Pete Gray, Baseball’s Miracle Man!

by buildingpharmabrands

One-Armed Player Peter Gray Batting

Who was the sensation of the 1945 baseball season?

Pete Gray, the one-armed wonder of the baseball without doubt. Despite his handicap Pete had some skills no favors standing right up there with the best of them. He played two years for Memphis came to the big leagues on his own merits.

He lost his arm was lost when he was six. But, that didn’t kill his spirit nor his dreams of making it to the big leagues. Gray’s enthusiasm for baseball led him to learn to bat and field one-handed, catching the ball in his glove and then quickly removing his glove and transferring the ball to his hand in one motion.

In 1945, Pete Gray played in seventy-seven games for the St. Louis Browns. Most sportswriters and baseball historians credit Gray’s professional career to the fact that all the best players were serving in the U.S. military during World War II. Major league owners, therefore, were forced to hire men who were exempted from the draft such as older players, youngsters and those who received a 4-F status due to some type of disability. Some say that the St. Louis Browns bought Gray as a gate attraction or public relations ploy to divert the attention of a war-weary nation. But, you cannot deny the fact that Gray compiled his batting average of .218 and a fielding average of .959 as the only one-armed man to ever play major league baseball!

His batting average was good. Most of his hits were singles. Even when he grounds out he gets applauded to the crowds. In left field he really shines. And base runners were often weary of the speed with which he discards his glove and throws the bases. His pluck and determination is an inspiration to all.

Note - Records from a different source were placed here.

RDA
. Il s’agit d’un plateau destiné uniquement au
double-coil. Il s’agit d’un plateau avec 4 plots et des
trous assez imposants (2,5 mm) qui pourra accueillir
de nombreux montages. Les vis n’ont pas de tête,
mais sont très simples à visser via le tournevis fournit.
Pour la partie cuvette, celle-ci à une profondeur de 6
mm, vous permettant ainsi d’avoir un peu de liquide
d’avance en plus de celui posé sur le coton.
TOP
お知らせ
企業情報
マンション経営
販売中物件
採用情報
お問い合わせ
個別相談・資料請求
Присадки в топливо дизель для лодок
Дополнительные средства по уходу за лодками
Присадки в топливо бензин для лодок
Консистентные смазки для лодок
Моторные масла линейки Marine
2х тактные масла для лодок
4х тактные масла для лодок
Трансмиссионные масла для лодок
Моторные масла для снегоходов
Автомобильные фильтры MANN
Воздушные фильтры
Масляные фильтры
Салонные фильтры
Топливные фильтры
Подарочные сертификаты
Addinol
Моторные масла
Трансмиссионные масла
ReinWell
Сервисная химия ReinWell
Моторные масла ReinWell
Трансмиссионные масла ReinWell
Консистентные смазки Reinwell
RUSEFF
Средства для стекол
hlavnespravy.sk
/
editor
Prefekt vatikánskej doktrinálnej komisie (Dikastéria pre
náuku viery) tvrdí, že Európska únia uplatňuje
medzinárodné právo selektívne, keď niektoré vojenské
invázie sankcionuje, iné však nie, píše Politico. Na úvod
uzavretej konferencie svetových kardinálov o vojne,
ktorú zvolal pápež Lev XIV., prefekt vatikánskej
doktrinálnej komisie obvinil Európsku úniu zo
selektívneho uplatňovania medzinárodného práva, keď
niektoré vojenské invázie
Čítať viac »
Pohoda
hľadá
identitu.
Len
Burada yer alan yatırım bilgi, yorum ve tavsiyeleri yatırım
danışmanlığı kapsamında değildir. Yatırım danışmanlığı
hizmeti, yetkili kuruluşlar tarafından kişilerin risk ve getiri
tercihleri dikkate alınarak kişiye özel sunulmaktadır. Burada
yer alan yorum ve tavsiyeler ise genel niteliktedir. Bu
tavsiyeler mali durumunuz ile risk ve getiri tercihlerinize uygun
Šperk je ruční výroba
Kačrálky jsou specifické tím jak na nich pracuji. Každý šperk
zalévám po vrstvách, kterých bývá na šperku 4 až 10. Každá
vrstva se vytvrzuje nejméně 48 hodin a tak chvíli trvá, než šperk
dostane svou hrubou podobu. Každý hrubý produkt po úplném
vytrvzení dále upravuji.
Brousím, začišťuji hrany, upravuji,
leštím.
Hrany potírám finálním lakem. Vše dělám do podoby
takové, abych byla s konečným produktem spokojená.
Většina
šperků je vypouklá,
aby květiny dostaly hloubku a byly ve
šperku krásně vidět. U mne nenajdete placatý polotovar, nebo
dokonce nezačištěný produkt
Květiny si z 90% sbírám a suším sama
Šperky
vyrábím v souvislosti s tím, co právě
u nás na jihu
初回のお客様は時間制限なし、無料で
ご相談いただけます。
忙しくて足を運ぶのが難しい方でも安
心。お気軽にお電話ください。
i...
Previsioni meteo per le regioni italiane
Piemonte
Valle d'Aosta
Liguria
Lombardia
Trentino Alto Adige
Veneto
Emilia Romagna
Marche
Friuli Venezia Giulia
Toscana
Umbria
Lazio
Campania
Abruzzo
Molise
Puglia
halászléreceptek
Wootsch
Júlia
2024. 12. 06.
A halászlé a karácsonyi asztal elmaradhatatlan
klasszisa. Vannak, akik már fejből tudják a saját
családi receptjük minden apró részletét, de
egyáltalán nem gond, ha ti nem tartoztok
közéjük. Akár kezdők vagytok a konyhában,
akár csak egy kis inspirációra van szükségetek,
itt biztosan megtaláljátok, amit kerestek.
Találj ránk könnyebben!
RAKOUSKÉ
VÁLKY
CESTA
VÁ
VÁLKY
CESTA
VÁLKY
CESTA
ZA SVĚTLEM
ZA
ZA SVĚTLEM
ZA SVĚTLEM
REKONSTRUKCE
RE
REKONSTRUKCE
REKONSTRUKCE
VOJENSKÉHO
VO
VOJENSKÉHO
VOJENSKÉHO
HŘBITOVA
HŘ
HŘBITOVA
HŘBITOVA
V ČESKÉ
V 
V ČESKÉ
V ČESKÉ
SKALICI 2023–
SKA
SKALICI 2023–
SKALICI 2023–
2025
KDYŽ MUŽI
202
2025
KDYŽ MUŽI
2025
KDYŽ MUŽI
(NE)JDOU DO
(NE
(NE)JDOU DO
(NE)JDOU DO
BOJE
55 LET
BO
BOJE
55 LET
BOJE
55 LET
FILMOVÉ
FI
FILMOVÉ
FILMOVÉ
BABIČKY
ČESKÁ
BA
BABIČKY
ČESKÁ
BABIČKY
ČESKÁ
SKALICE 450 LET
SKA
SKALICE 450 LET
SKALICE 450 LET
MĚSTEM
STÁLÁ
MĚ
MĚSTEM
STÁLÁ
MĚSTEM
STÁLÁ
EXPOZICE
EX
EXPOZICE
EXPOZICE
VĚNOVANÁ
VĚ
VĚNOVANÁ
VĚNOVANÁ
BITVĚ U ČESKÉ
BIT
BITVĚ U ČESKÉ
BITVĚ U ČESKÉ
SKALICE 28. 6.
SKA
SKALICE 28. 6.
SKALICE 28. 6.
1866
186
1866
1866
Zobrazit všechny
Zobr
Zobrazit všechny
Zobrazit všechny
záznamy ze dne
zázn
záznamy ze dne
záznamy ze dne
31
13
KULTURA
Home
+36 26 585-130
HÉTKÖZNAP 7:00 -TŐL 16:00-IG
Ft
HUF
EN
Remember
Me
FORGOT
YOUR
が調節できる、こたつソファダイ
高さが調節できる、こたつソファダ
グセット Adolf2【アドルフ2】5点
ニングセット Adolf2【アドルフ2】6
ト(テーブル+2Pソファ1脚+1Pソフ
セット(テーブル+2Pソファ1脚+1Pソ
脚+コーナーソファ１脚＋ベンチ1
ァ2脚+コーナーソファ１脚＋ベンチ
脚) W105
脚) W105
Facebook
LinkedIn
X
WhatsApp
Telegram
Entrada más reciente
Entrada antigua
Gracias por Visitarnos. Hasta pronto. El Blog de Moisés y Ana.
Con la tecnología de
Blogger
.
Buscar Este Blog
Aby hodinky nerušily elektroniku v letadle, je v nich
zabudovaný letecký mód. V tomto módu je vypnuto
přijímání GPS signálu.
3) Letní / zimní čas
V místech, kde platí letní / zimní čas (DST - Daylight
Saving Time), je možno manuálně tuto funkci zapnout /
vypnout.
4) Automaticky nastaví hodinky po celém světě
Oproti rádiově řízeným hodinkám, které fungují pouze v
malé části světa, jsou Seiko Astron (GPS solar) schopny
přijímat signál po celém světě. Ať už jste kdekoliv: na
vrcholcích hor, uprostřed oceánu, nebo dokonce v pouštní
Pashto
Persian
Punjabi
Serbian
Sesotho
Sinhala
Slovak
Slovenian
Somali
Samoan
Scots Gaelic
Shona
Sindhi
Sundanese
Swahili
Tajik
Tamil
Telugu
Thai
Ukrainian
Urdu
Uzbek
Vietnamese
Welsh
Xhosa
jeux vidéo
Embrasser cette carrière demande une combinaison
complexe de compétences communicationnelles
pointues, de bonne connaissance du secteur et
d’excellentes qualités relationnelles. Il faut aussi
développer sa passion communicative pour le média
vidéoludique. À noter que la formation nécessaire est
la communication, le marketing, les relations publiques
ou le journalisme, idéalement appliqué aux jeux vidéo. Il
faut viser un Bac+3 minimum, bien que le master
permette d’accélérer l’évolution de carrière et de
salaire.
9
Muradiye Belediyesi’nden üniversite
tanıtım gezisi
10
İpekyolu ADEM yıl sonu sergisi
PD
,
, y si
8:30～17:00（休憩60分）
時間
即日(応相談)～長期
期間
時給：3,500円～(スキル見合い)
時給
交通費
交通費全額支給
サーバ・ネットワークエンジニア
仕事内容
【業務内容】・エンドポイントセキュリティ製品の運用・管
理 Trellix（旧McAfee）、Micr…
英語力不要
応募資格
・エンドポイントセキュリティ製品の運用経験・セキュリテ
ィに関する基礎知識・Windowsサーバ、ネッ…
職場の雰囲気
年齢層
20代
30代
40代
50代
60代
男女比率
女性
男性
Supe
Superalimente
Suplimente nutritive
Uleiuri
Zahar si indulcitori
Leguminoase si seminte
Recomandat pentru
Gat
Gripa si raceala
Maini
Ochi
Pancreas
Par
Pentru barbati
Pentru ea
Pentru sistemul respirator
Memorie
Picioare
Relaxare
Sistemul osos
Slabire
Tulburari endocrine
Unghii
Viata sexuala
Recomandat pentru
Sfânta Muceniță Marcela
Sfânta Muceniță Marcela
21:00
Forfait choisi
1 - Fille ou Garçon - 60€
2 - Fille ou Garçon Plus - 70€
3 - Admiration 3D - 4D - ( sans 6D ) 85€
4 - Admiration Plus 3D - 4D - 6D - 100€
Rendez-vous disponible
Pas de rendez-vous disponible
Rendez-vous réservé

The 1986 television movie A Winner Never Quits and the publication of a biography in 1995 renewed public interest, got positive reviews restoring a sense of integrity to his baseball career.

Gray’s exploits on field set an inspirational example for disabled servicemen returning home for World War II, as was portrayed in newsreels of the period. He visited army hospitals and rehabilitation centers, speaking with amputees and reassuring them that they too could lead a productive life. He used to tell them:

Boys, I can’t fight, and so there is no courage about me. Courage belongs to the battlefield, not on the baseball diamond.